Without nodes there is no blockchain
Just as it is impossible for the Internet to function without means of communication, it is also impossible for blockchain networks to function without nodes. The main task of blockchain is to ensure the storage and processing of any data (assets) in a decentralized environment; it cannot be implemented without creating a huge number of copies of this same data.
The task is complicated by the fact that all created copies must not only be synchronized with each other, but simultaneously updated with new information and archived At the same time, it is necessary to remember that these copies can be physically stored not on one particular device, but on many different ones, which, in turn, are not localized in one place, but scattered throughout the world.
All these various devices, which store copies of blockchain network assets and form blocks with new assets, represent nodes. The family of nodes is quite extensive and is subject to a certain gradation depending on the tasks assigned to them. The “heart” of this large family is a group of full nodes, among which the archive nodes not only performs the direct tasks of full nodes, but can also perform some additional functions.
Departure from centralization
Continuing to talk about blockchain technology, one cannot help but notice that many organizations and companies continue to look for those areas of activity where they can successfully apply it. The excitement around blockchain continues, although it is mainly caused by interest in cryptocurrencies. Why the financial component prevails in the blockchain topic should not raise questions, since the centralized approach applied to the circulation of assets is often associated with a large number of risks and problems.
First of all, there are risks associated with the capture of assets, their blocking, as well as data substitution and other malicious actions. In this regard, attempts were made to partially avoid centralization, for example, attracting certain commercial structures instead of central bodies. However, the problem of dependence on a third party does not go away with this approach.
There were other attempts to achieve fair and unbiased interaction between participants in transactions without the involvement of some third regulatory party, but they did not bring the expected effect. The absence of an arbitrator led to a new problem – the inability of the parties to agree on a method of interaction in cases where their positions on controversial situations differed from each other. In other words, it was about the lack of a way to achieve consensus.
About hashing
Ideas about ways to avoid centralization and to achieve consensus, which had been in the plans of a variety of stakeholders for a long time, were systematized and formulated in the form of a new technology, which was called “blockchain”.

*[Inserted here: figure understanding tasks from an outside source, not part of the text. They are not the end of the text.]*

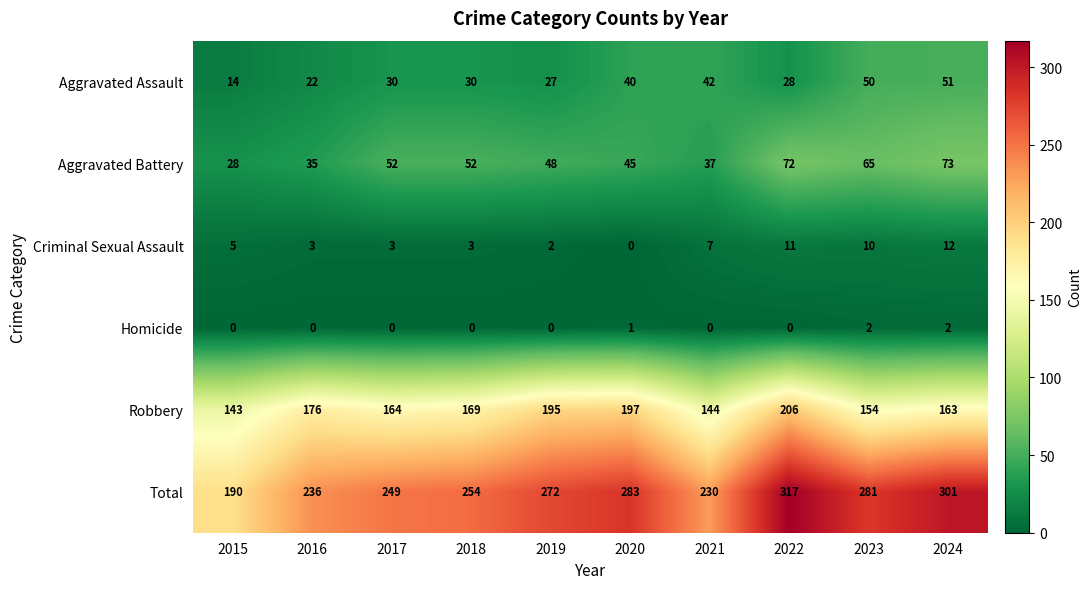

The value of Robbery at 2015 is 192. True or false?

False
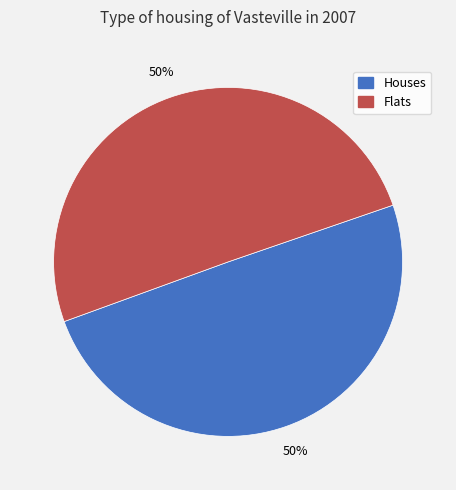

What percentage is the Houses slice, to the nearest percent?

50%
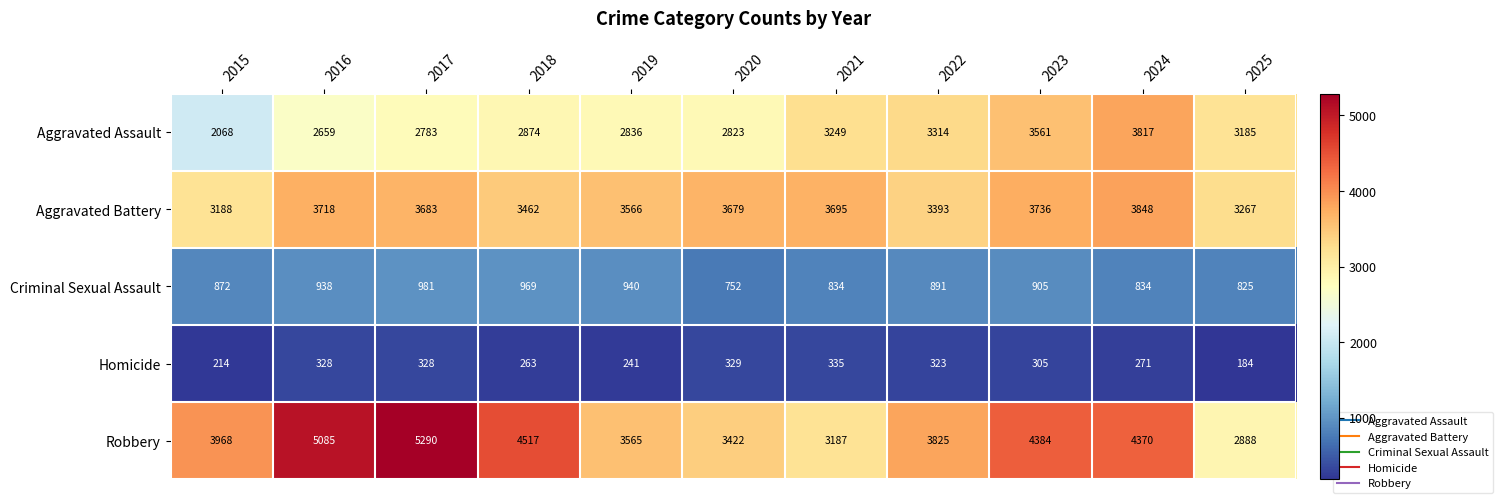

At which category is the sum across all series the highest?

2024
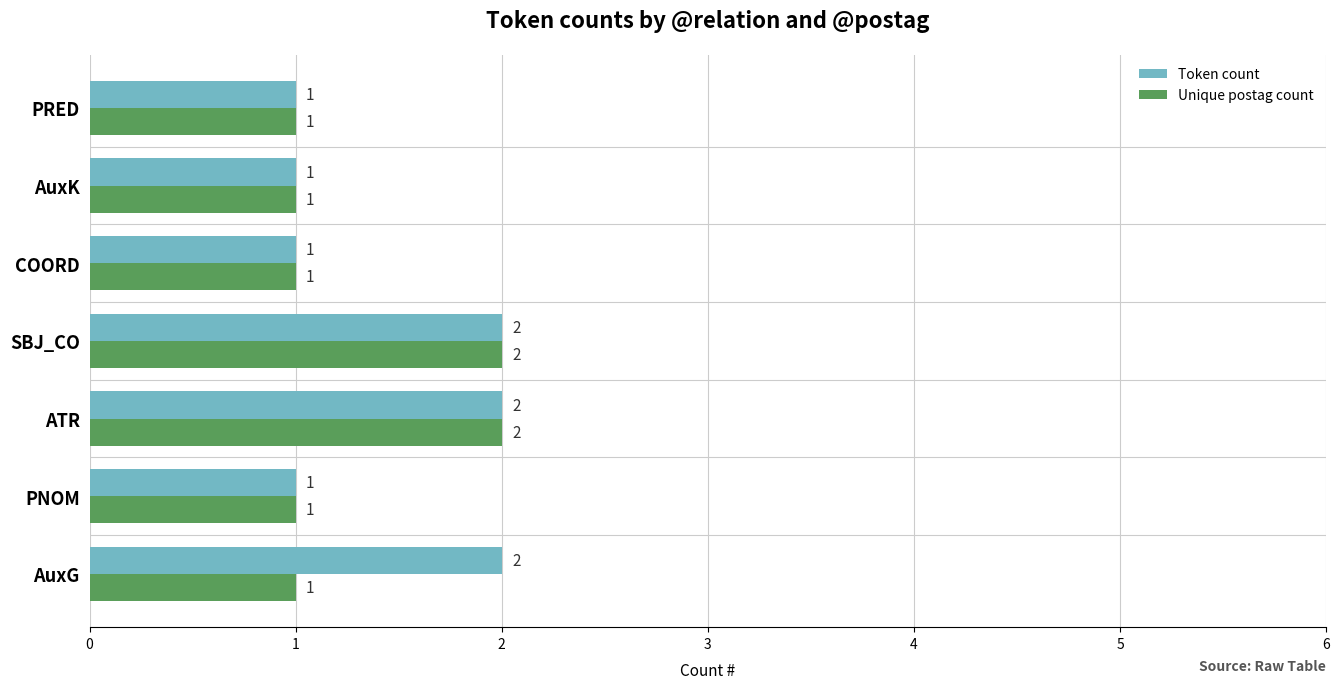

Count the Token count values in the range 1 to 2.

7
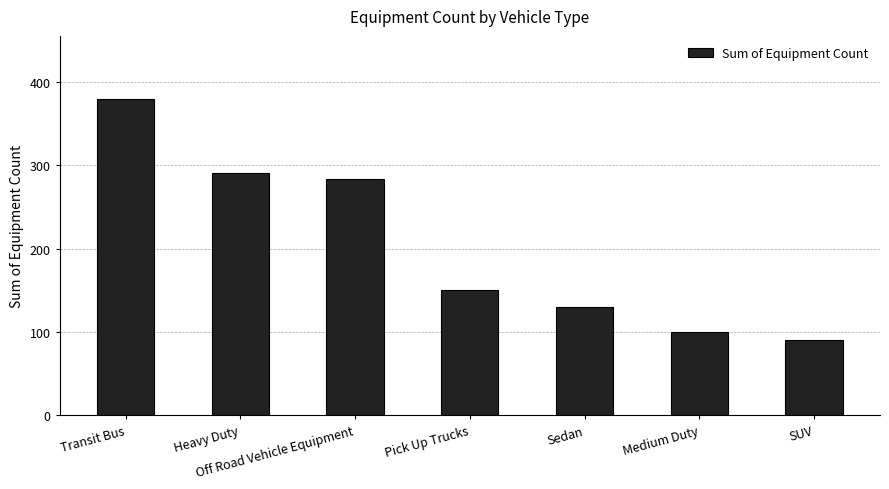

What is the label of the 1st bar from the right?

SUV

This technology was based on a certain linked cryptographic value or hash function which was introduced into the data with the results of the exchange of any assets. A cryptographic hash function is a mathematical process of generating a unique result of a predetermined value after processing input data of any size.
An important feature of the mathematical definition of a hash function is the use of a deterministic approach. This means that every time the same input data is hashed, the hash value of the function will remain the same. As soon as anything changes in the input data, a new hash value will immediately appear. Another feature of the hash function is that even if its value is known, it is impossible to determine from which input values it was obtained.
It is these properties of the cryptographic hash function that guarantee protection against unauthorized changes or any fraudulent actions in the blockchain network with almost 100% probability.
Transaction differences
The state of any non-archival database, including blockchain, does not remain unchanged. State changes of all databases occur through transactions, and this principle is inherent in any blockchain network. However, the algorithm for carrying out the transactions themselves may not be the same for different blockchain platforms. As an example, it is enough to consider the differences between transactions of the two most famous blockchains, Bitcoin and Ethereum.
When storing data, Bitcoin always operates on transaction addresses or, in other words, their hashes. This means that changes in the balance status of Bitcoin users’ accounts are also described by hashes. This process seems a little labor-intensive, but this approach has an undoubted positive aspect. It allows you to accurately determine and track the movement of any assets, even with the most complex and confusing combinations of their division, transfer or return.
That is, based on the results of transactions, Bitcoin generates an output sheet of unspent transactions or a UTXO sheet. For Ethereum, the process is different and it’s a little simpler. When performing each transaction, a link is made to the following data: who sends, what, how much and to whom, and each account will have a corresponding balance with a certain number of tokens in the account. That is, based on the results of transactions, Ethereum forms a “balance tree”.
Both approaches to transactions have their advantages and disadvantages, so it would not be correct to say which one is the best and which is the worst.